What you should do: Filter the items below and copy every line that contains the word "scientific". Treat the match as case-sensitive.

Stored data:
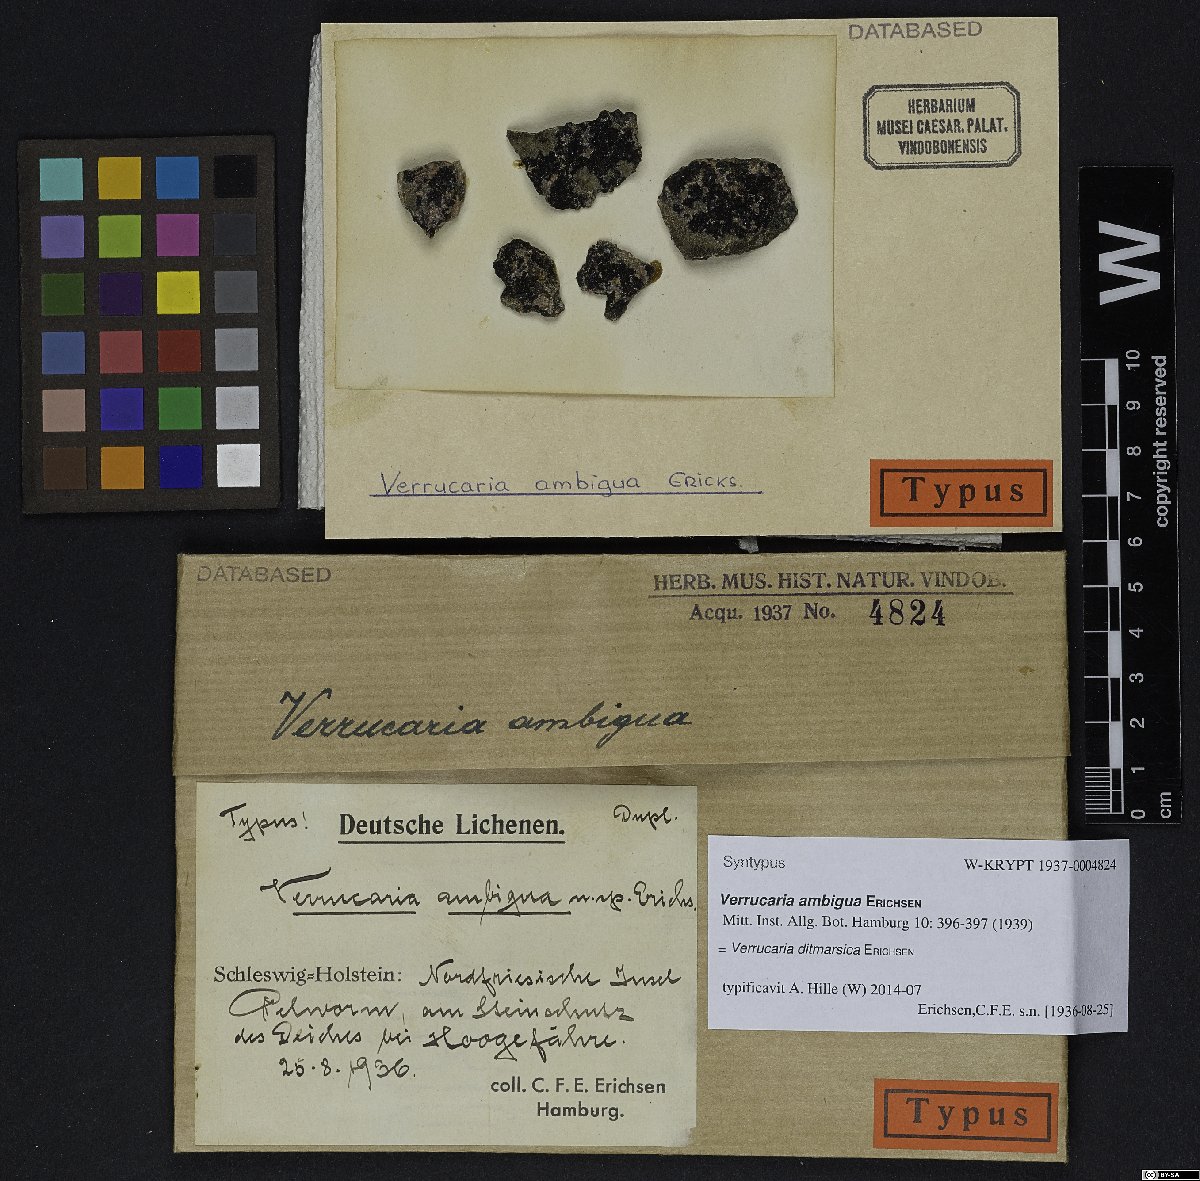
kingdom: Fungi
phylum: Ascomycota
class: Eurotiomycetes
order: Verrucariales
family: Verrucariaceae
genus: Verrucaria
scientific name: Verrucaria erichsenii
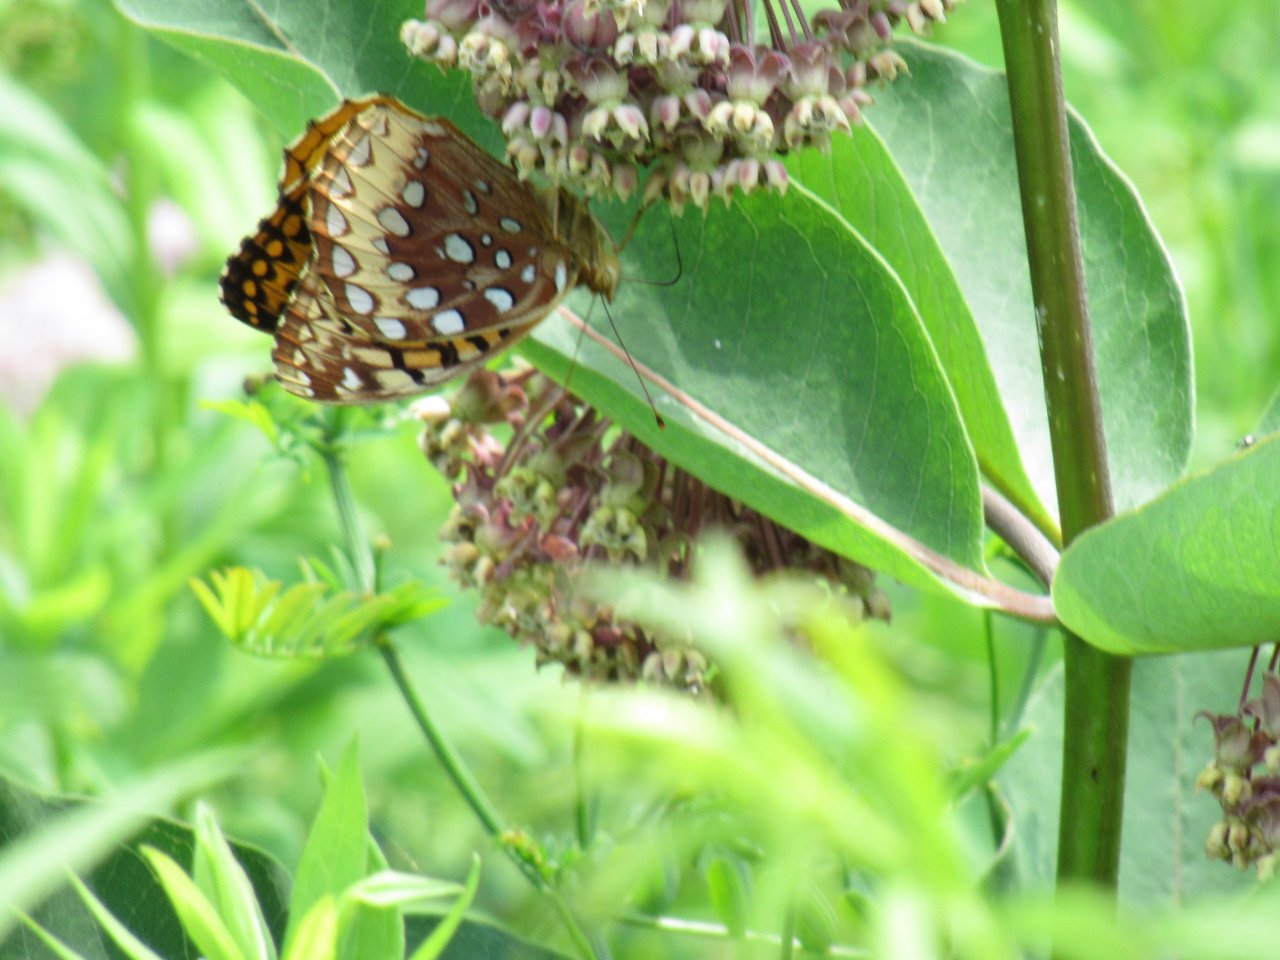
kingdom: Animalia
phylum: Arthropoda
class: Insecta
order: Lepidoptera
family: Nymphalidae
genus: Speyeria
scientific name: Speyeria cybele
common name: Great Spangled Fritillary
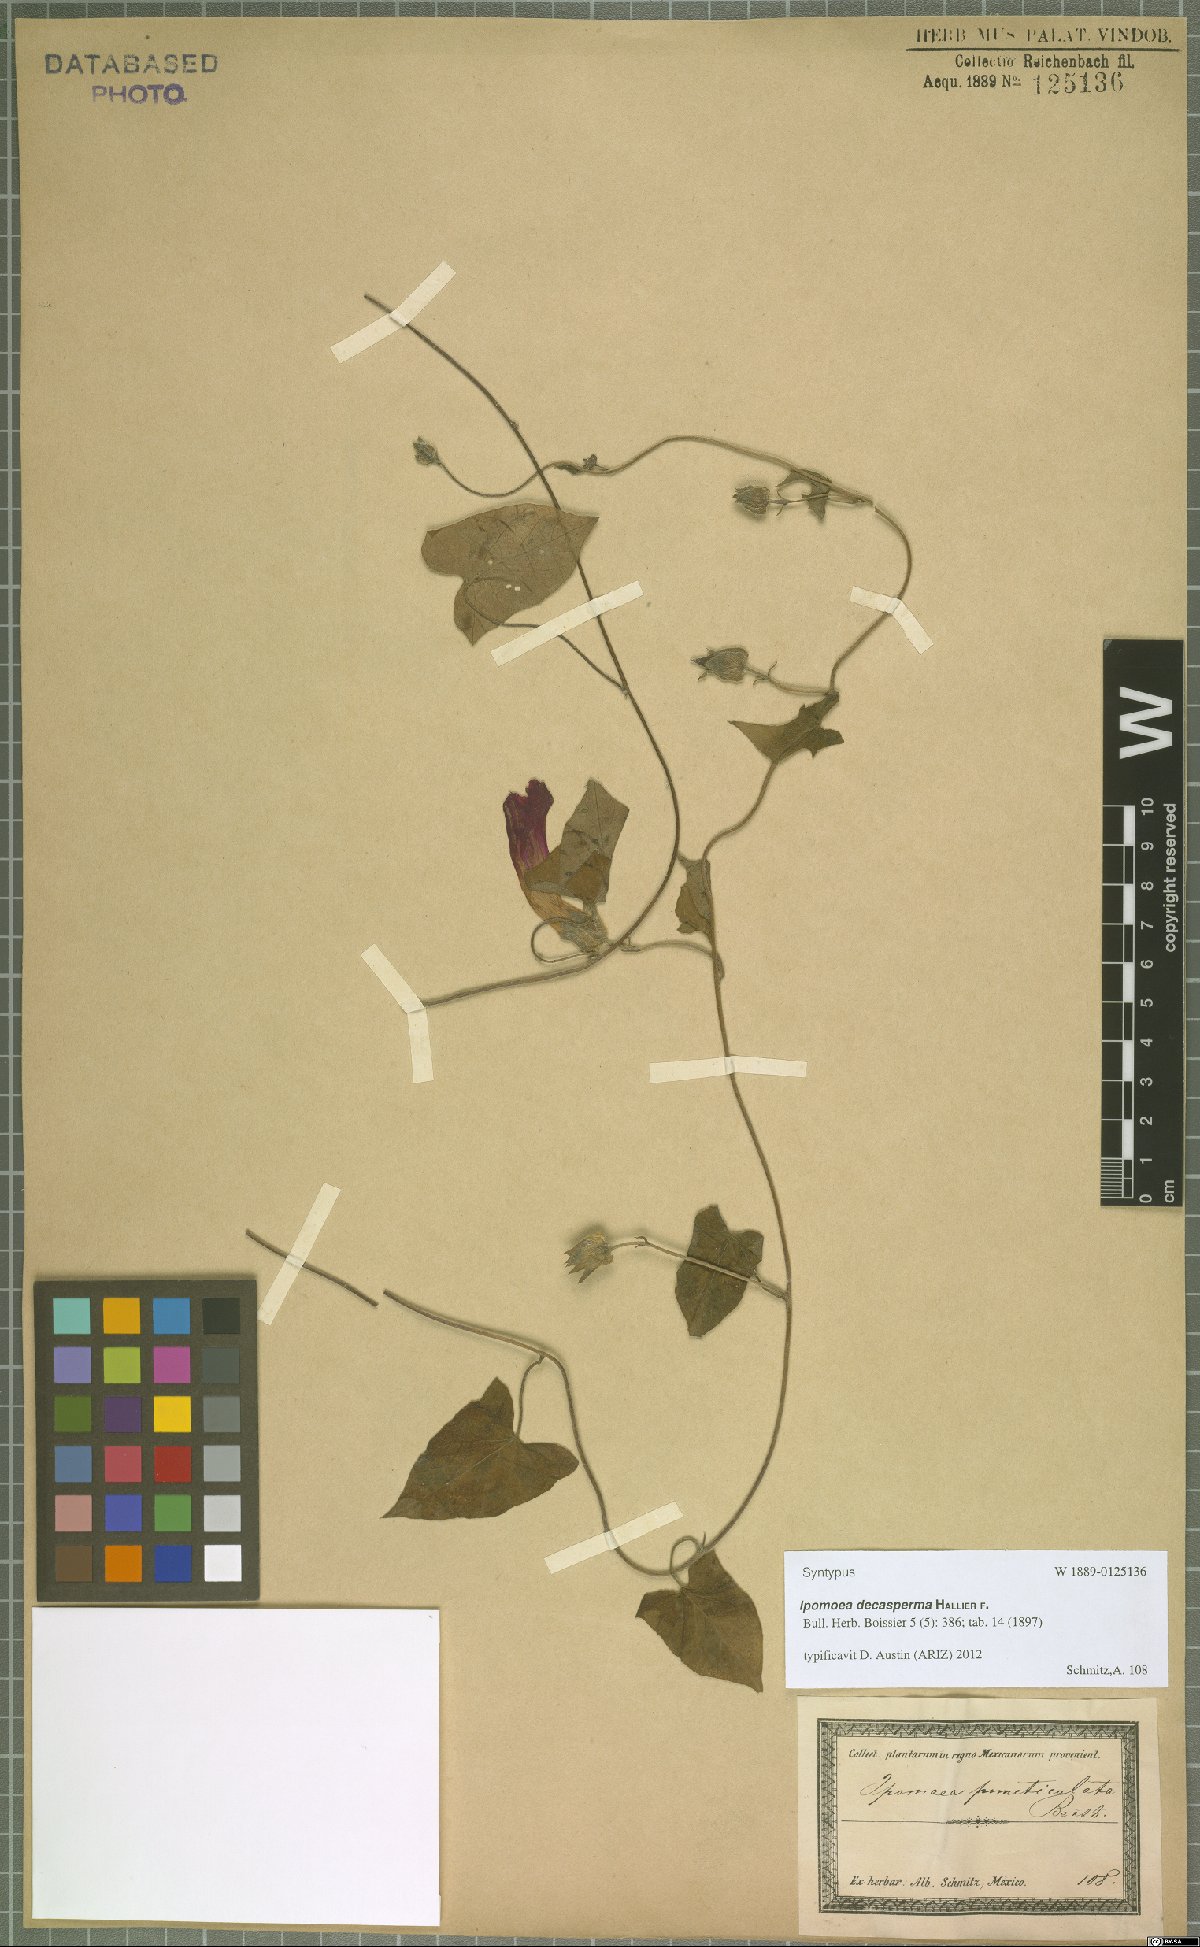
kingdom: Plantae
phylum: Tracheophyta
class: Magnoliopsida
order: Solanales
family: Convolvulaceae
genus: Ipomoea
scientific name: Ipomoea decasperma
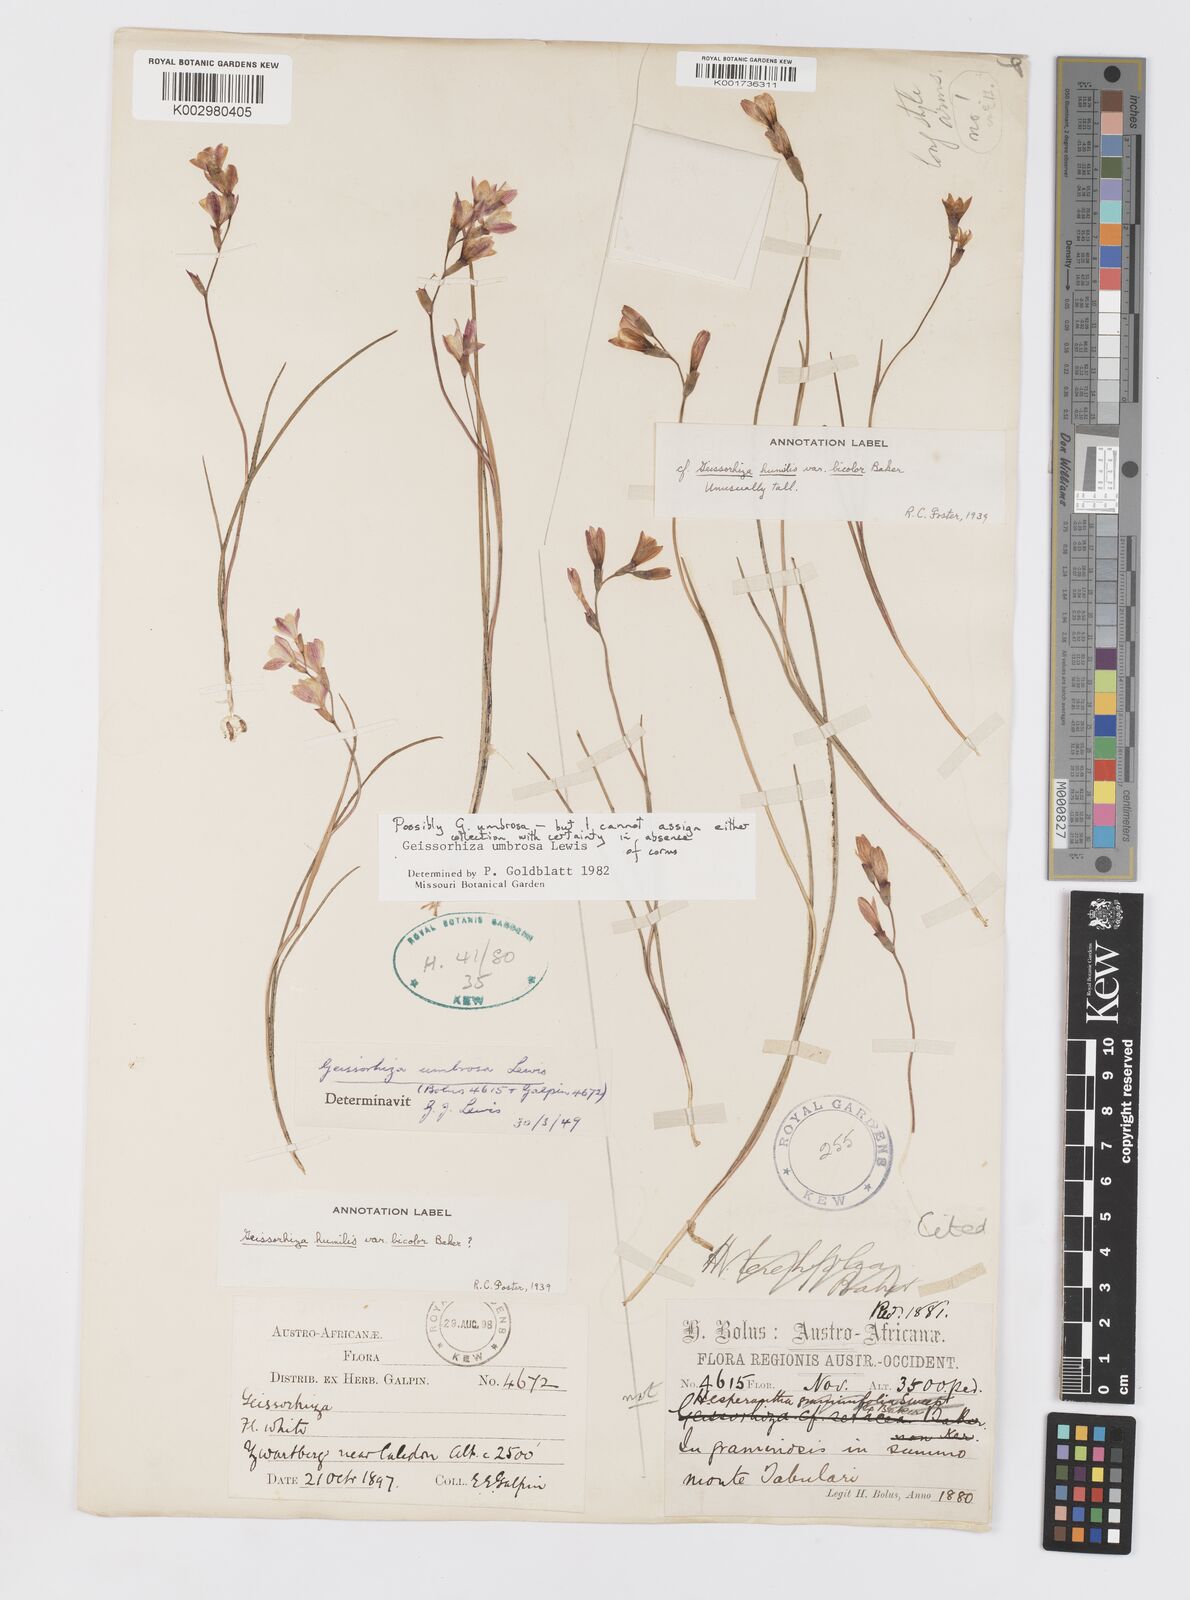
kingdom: Plantae
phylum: Tracheophyta
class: Liliopsida
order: Asparagales
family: Iridaceae
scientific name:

Exercise result:
scientific name: Verrucaria erichsenii
scientific name: Speyeria cybele
scientific name: Ipomoea decasperma
scientific name:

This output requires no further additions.